Carson then said that such litigation is “not for public discussion.” Like litigation in other industries, medical malpractice lawsuits often include non-disclosure agreements which prevent parties from discussing cases.
“I would probably find myself in some difficulty if I do begin to discuss that stuff publicly,” Carson continued, adding that “generally speaking there is no one who does the number of operations that I did who aren’t going to find some people who are going to be disgruntled.”
Colmes pressed Carson on the question of the sponge. The candidate responded, saying that “it is true that we put a certain type of sponge in to pad things away and sometimes there is a reaction to that sponge and that’s what happened.”
A spokeswoman for Carson’s campaign clarified his comments for TheDC on Thursday.
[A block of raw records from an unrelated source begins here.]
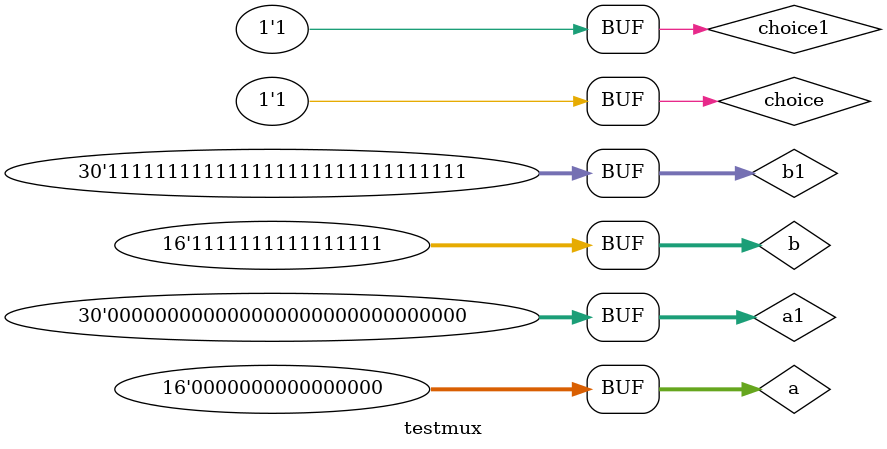
<source format=v>
module testmux();

reg [15:0] a;
reg [15:0] b;

reg choice;
wire [15:0] out;

muxNby2to1 #(16) DUT(out, choice, a, b);
reg [29:0] a1,b1;
reg choice1;
wire [29:0] out1;

muxNby2to1 #(30) DUT1(out1, choice1,a1,b1);
initial begin

        $dumpfile("testmux.t.vcd");
        $dumpvars(0, testmux);
		a = 0;
		b = -1;
		choice = 0;
		#10;
		choice = 1;
		#10;
		a1 = 0;
		b1 = -1;
		choice1 = 0;
		#10;
		choice1 = 1;
		#10;


end


endmodule
</source>
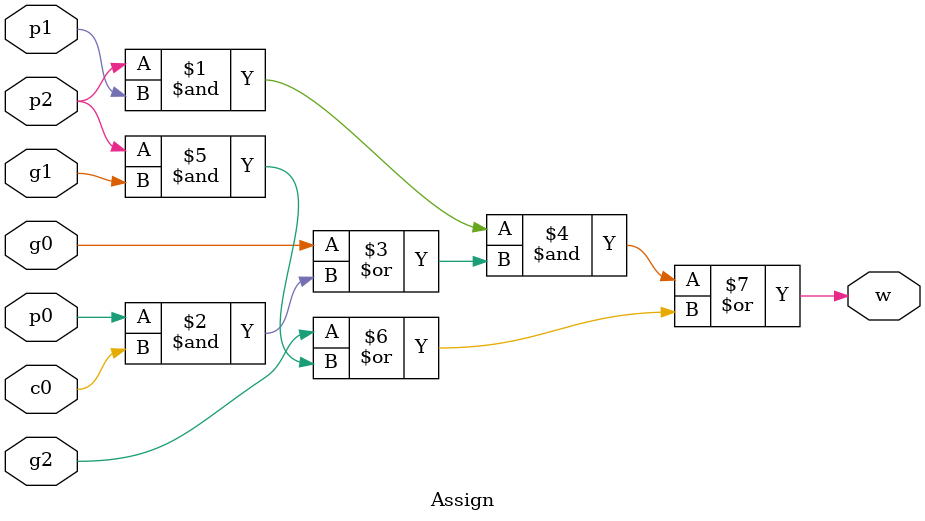
<source format=v>
module Assign(input p0,p1,p2,g0,g1,g2,c0,output w);
  assign #(38) w=((p2&p1)&(g0|(p0&c0))|(g2|(p2&g1)));
endmodule

</source>
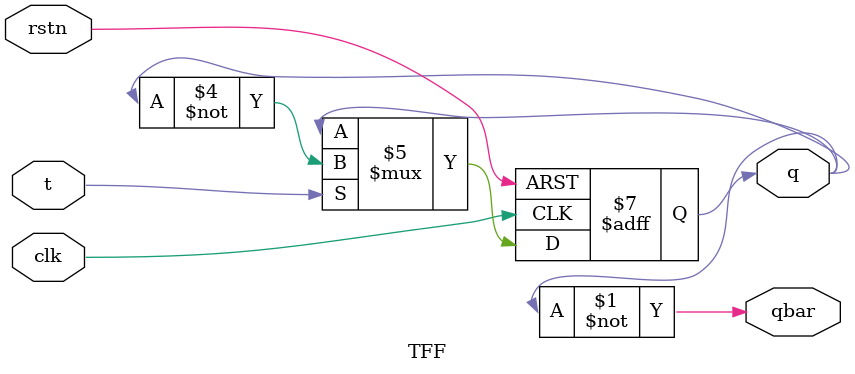
<source format=v>
module TFF(q ,qbar, t, rstn, clk);
    input t, rstn, clk;
    output reg q;
    output qbar;

    assign qbar = ~q;

    always @(posedge clk or negedge rstn) begin
        if(!rstn)
            q <= 0;
        else begin
            if(t)
                q <= ~q;
        end
    end
endmodule
</source>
Ying Ma repeated Carson’s claims that the lawsuits were filed by “five or six disgruntled former patients.”
“A lot of stories have implied that there was some kind of malfeasance involved,” Ma stated, adding that “that could not be further from the truth.”
Asked directly how King could be called “disgruntled” if Carson left foreign material inside of her during surgery, Ma disputed the premise stating that “there was no sponge left inadvertently in a patient’s brain.”
“Rather, cushioning was purposely placed in the patient as part of the procedure, and the patient had a reaction to it,” she said.
Reached by phone on Thursday, King’s husband said that neither he nor his wife would talk about the case. “Call over,” he told TheDC.
And indeed, King’s case against Carson appears to have gone nowhere.
On May 15, 2012, Maryland’s Alternative Dispute Resolution Office, which handled the case, dismissed charges against Carson, according to a document obtained by TheDC. The case was “dismissed without prejudice,” meaning that charges could potentially be brought in the future. In contrast, the resolution board allowed the case against Johns Hopkins and several other medical professionals to remain open.
It is unclear how that portion of the suit was resolved.